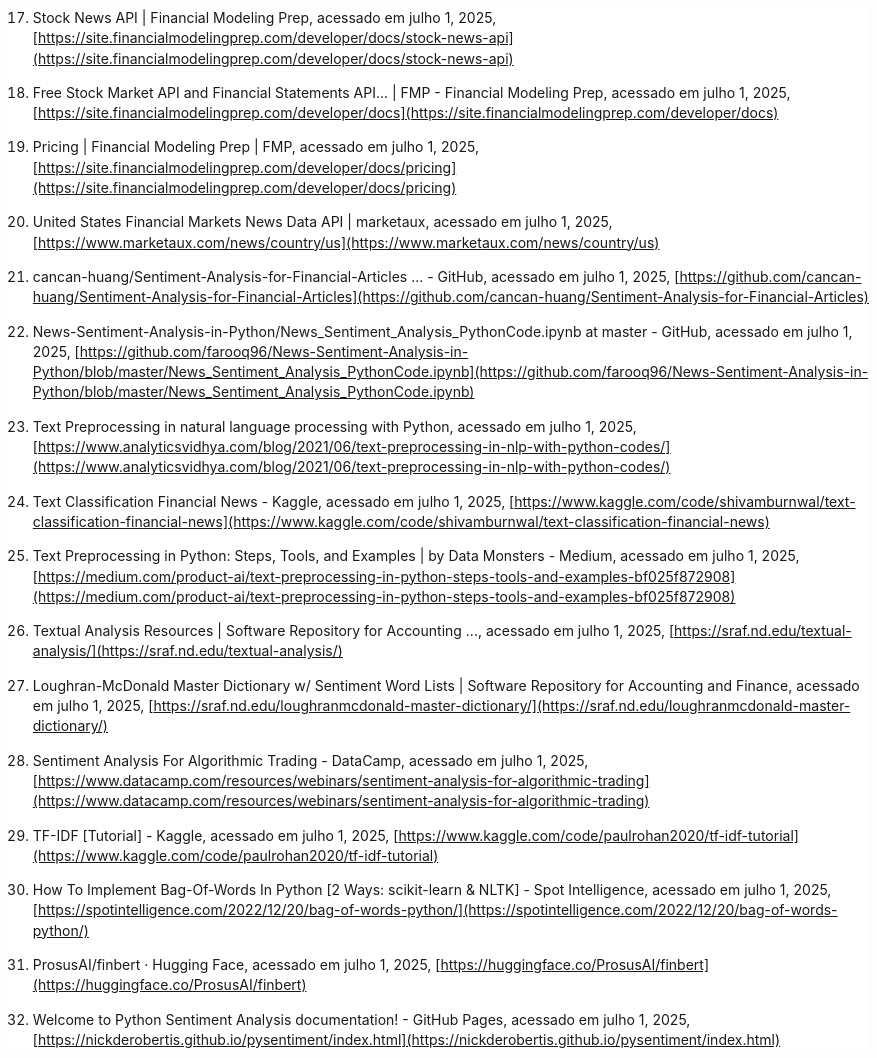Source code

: 17. Stock News API | Financial Modeling Prep, acessado em julho 1, 2025, [https://site.financialmodelingprep.com/developer/docs/stock-news-api](https://site.financialmodelingprep.com/developer/docs/stock-news-api)
    
18. Free Stock Market API and Financial Statements API... | FMP - Financial Modeling Prep, acessado em julho 1, 2025, [https://site.financialmodelingprep.com/developer/docs](https://site.financialmodelingprep.com/developer/docs)
    
19. Pricing | Financial Modeling Prep | FMP, acessado em julho 1, 2025, [https://site.financialmodelingprep.com/developer/docs/pricing](https://site.financialmodelingprep.com/developer/docs/pricing)
    
20. United States Financial Markets News Data API | marketaux, acessado em julho 1, 2025, [https://www.marketaux.com/news/country/us](https://www.marketaux.com/news/country/us)
    
21. cancan-huang/Sentiment-Analysis-for-Financial-Articles ... - GitHub, acessado em julho 1, 2025, [https://github.com/cancan-huang/Sentiment-Analysis-for-Financial-Articles](https://github.com/cancan-huang/Sentiment-Analysis-for-Financial-Articles)
    
22. News-Sentiment-Analysis-in-Python/News_Sentiment_Analysis_PythonCode.ipynb at master - GitHub, acessado em julho 1, 2025, [https://github.com/farooq96/News-Sentiment-Analysis-in-Python/blob/master/News_Sentiment_Analysis_PythonCode.ipynb](https://github.com/farooq96/News-Sentiment-Analysis-in-Python/blob/master/News_Sentiment_Analysis_PythonCode.ipynb)
    
23. Text Preprocessing in natural language processing with Python, acessado em julho 1, 2025, [https://www.analyticsvidhya.com/blog/2021/06/text-preprocessing-in-nlp-with-python-codes/](https://www.analyticsvidhya.com/blog/2021/06/text-preprocessing-in-nlp-with-python-codes/)
    
24. Text Classification Financial News - Kaggle, acessado em julho 1, 2025, [https://www.kaggle.com/code/shivamburnwal/text-classification-financial-news](https://www.kaggle.com/code/shivamburnwal/text-classification-financial-news)
    
25. Text Preprocessing in Python: Steps, Tools, and Examples | by Data Monsters - Medium, acessado em julho 1, 2025, [https://medium.com/product-ai/text-preprocessing-in-python-steps-tools-and-examples-bf025f872908](https://medium.com/product-ai/text-preprocessing-in-python-steps-tools-and-examples-bf025f872908)
    
26. Textual Analysis Resources | Software Repository for Accounting ..., acessado em julho 1, 2025, [https://sraf.nd.edu/textual-analysis/](https://sraf.nd.edu/textual-analysis/)
    
27. Loughran-McDonald Master Dictionary w/ Sentiment Word Lists | Software Repository for Accounting and Finance, acessado em julho 1, 2025, [https://sraf.nd.edu/loughranmcdonald-master-dictionary/](https://sraf.nd.edu/loughranmcdonald-master-dictionary/)
    
28. Sentiment Analysis For Algorithmic Trading - DataCamp, acessado em julho 1, 2025, [https://www.datacamp.com/resources/webinars/sentiment-analysis-for-algorithmic-trading](https://www.datacamp.com/resources/webinars/sentiment-analysis-for-algorithmic-trading)
    
29. TF-IDF [Tutorial] - Kaggle, acessado em julho 1, 2025, [https://www.kaggle.com/code/paulrohan2020/tf-idf-tutorial](https://www.kaggle.com/code/paulrohan2020/tf-idf-tutorial)
    
30. How To Implement Bag-Of-Words In Python [2 Ways: scikit-learn & NLTK] - Spot Intelligence, acessado em julho 1, 2025, [https://spotintelligence.com/2022/12/20/bag-of-words-python/](https://spotintelligence.com/2022/12/20/bag-of-words-python/)
    
31. ProsusAI/finbert · Hugging Face, acessado em julho 1, 2025, [https://huggingface.co/ProsusAI/finbert](https://huggingface.co/ProsusAI/finbert)
    
32. Welcome to Python Sentiment Analysis documentation! - GitHub Pages, acessado em julho 1, 2025, [https://nickderobertis.github.io/pysentiment/index.html](https://nickderobertis.github.io/pysentiment/index.html)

Exercise aim ::
In the lines from the beginning through the line that contains "18. Free Stock", inclusive, replace "acessado em" with "accessed on" and change nothing else. Write those lines again without the pictures.

Output of the task ::
Source code

: 17. Stock News API | Financial Modeling Prep, accessed on julho 1, 2025, [https://site.financialmodelingprep.com/developer/docs/stock-news-api](https://site.financialmodelingprep.com/developer/docs/stock-news-api)
    
18. Free Stock Market API and Financial Statements API... | FMP - Financial Modeling Prep, accessed on julho 1, 2025, [https://site.financialmodelingprep.com/developer/docs](https://site.financialmodelingprep.com/developer/docs)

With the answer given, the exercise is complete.